When I focus on a task, I tend to hyperfocus—forgetting to eat and obsessing over perfection.

I’m constantly a few minutes late for almost everything.I have time blindness and often misjudge how long things will take.

I talk to myself. I tell long-winded stories and get lost in the details. I interrupt and finish other people’s sentences, sometimes with mixed reactions.

I am forgetful, and have to leave things out as visual reminders. Like the reusable container my sister-in-law filled with Christmas leftovers; I washed it, left it on the table, and still forgot to return it for nine weeks—even though I visit every Tuesday.


Every day, memes, reels, and TikToks about ADHD and neurodivergence hit me with something that makes me feel seen, heard, and called out. But so do posts about trauma, anxiety, and other mental health content.
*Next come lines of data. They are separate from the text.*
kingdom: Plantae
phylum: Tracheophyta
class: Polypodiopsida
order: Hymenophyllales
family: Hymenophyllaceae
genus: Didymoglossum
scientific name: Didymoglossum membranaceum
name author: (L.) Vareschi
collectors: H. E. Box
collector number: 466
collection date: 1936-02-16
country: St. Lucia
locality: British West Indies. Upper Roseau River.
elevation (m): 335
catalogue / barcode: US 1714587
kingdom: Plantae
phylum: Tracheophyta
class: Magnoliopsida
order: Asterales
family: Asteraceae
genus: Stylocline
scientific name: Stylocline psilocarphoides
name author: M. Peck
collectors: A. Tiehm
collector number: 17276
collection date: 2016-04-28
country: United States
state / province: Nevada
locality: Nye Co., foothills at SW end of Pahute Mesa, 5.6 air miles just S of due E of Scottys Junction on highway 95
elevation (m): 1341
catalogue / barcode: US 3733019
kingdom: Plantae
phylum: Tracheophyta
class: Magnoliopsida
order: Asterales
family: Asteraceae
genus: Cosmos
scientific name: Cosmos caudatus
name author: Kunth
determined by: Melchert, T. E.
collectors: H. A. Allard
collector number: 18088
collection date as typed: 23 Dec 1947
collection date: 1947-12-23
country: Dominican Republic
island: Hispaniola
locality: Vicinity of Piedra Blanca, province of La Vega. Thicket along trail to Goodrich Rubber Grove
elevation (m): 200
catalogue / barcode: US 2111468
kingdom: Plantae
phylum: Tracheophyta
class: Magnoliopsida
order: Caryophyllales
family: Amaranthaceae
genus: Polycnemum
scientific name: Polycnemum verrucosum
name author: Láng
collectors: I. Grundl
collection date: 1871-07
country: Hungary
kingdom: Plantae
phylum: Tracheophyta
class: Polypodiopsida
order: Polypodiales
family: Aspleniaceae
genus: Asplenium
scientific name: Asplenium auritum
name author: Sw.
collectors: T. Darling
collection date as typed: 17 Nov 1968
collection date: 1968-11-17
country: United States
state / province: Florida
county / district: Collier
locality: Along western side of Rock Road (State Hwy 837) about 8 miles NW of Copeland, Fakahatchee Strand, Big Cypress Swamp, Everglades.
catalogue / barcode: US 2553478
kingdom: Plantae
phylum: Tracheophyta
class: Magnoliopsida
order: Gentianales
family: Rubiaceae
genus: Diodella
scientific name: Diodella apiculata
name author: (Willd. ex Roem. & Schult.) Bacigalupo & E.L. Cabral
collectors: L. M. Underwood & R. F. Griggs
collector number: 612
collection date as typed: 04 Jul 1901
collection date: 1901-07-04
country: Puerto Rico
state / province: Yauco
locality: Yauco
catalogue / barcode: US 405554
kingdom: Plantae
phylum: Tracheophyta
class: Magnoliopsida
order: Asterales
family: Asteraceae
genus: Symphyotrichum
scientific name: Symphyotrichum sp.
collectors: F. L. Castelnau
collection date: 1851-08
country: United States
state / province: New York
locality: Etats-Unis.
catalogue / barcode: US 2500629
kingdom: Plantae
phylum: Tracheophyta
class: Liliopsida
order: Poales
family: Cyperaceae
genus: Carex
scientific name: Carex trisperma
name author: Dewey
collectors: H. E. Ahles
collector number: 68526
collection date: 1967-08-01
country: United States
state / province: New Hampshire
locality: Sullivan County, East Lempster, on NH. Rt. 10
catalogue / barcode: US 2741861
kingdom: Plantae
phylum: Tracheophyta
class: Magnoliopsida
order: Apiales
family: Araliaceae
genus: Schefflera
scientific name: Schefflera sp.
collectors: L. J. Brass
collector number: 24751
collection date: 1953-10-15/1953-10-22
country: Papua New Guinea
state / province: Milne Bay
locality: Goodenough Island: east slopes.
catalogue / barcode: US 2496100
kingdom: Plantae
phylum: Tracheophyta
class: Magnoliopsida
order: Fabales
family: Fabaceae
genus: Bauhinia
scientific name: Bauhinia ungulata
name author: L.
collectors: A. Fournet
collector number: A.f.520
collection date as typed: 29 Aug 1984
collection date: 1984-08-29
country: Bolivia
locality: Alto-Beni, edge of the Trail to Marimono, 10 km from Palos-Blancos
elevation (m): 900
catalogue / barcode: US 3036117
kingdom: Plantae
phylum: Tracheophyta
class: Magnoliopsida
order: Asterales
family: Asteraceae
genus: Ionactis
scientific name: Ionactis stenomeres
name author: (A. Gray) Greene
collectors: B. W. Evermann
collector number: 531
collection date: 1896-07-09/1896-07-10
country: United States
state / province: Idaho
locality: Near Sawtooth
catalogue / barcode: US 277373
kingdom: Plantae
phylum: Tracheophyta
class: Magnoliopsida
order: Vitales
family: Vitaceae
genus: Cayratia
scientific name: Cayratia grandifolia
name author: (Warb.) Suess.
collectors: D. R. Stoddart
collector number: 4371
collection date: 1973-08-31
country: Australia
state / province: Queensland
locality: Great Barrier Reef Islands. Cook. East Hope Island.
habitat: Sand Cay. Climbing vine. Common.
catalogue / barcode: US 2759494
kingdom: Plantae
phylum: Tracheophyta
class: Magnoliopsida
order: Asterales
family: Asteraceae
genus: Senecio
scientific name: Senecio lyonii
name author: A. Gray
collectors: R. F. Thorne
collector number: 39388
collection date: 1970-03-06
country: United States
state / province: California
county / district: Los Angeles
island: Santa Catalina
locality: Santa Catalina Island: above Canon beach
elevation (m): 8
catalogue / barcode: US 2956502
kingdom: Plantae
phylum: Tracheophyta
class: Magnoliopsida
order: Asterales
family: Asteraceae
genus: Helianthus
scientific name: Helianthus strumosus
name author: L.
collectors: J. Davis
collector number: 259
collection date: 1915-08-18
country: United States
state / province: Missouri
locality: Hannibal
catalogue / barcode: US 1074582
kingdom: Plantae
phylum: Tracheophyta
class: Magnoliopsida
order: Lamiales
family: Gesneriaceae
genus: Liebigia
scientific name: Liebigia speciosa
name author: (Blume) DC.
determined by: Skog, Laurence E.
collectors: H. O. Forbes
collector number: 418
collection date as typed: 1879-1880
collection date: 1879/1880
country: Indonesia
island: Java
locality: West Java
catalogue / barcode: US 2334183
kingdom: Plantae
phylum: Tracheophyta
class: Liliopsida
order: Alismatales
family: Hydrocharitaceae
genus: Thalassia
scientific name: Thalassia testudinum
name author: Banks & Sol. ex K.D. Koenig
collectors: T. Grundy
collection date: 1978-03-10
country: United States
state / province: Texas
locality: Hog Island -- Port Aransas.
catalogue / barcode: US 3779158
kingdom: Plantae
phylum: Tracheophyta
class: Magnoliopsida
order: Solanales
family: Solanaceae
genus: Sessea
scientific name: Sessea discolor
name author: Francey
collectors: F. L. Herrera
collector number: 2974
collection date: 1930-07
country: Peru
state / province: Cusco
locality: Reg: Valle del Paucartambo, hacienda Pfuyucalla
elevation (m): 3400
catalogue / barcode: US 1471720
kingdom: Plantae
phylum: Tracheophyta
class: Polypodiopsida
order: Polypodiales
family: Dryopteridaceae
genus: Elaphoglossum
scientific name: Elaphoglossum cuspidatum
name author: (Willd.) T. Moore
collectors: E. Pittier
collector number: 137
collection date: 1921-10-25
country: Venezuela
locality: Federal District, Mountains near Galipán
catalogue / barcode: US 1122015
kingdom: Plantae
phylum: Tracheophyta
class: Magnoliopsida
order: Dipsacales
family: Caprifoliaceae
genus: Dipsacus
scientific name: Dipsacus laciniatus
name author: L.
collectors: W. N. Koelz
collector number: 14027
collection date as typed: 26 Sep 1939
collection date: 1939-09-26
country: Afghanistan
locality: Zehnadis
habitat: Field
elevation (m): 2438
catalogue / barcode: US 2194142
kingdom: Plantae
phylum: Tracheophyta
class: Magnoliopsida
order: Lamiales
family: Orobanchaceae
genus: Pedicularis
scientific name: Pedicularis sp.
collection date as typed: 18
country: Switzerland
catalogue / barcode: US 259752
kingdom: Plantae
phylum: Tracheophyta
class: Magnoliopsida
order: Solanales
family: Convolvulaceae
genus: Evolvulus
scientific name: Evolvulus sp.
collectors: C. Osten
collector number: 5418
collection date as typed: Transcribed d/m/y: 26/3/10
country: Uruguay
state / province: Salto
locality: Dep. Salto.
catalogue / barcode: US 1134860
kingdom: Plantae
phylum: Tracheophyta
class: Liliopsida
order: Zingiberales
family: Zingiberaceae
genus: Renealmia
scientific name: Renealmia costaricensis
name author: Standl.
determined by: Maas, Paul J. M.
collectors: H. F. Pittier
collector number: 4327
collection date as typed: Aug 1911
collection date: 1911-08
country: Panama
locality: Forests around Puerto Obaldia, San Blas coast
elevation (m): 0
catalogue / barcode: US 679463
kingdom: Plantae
With all of these concepts bouncing around in my brain, I've hesitated to seek a diagnosis for some time. I felt like I had to decide whether I wanted to believe that the way I am is something that can be labeled or diagnosed—or as the accumulation of everything I’ve experienced and how I learned to survive.


If I’m honest, I know both can be true. But they feel different when I hold the weight of them in my hands. That likely has a lot to do with the stigma surrounding these diagnoses—and my own internalized ableism. I’m working on it.


It also comes down to control. I couldn’t control the trauma I experienced at home as a young person. I couldn’t help growing up in a society that taught me my value as a woman was based on my appearance and that I was simultaneously too much and not enough. But now, through years of therapy and personal growth, I’m reclaiming control.


I’ve fought personal battles, grown, set boundaries, improved my communication skills, built a healthy relationship and a small but growing business. But I’m still always running late. I’m hypervigilant. I procrastinate. I forget to eat. I constantly lose my phone. I have trouble wrapping up big projects or getting started on new ones. I regularly worry that people are pretending to like me or just being polite.


At any given moment, my thoughts and feelings swirl in my brain like a game of musical chairs. When the music stops, I’m left standing—fitting, since I have trouble sitting still anyway.


In the moment, these experiences feel normal—not in the air-quote “normal” sense, but in the sense that they are my normal. I’ve accepted myself as an anxious, clumsy, overthinking, highly sensitive, recovering people-pleaser with poor time management. To me, that’s just who I am. And after all the therapy, self-reflection, and affirmations, I’ve learned to to have compassion for even the most challenging parts of myself.


I decided to bring my ADHD questions to my therapist first rather than my doctor because, ultimately the idea of being rejected or invalidated is what has held me back from speaking these concerns out loud up until this point. My doctor has not necessarily given me a reason to think she’d dismiss me, but I don’t feel entirely safe from her judgment. My therapist, on the other hand, has always made me feel validated—even when offering necessary reality checks.


This fear isn’t new. It’s the same fear I’ve had all my life: fear of the reaction more than the thing itself. I’ve always felt the need to explain myself—to justify all of my actions and choices before I'm even questioned on them. I mentally prepare to defend my every decision as if I do not have the right to make them for myself.


I’m afraid of being judged for self-diagnosing. Afraid of being seen as attention-seeking. Afraid I am attention-seeking. Afraid I’m wrong and there’s no explanation for how I feel.


At the same time, I’m afraid I’m right—and I’m not sure what that means.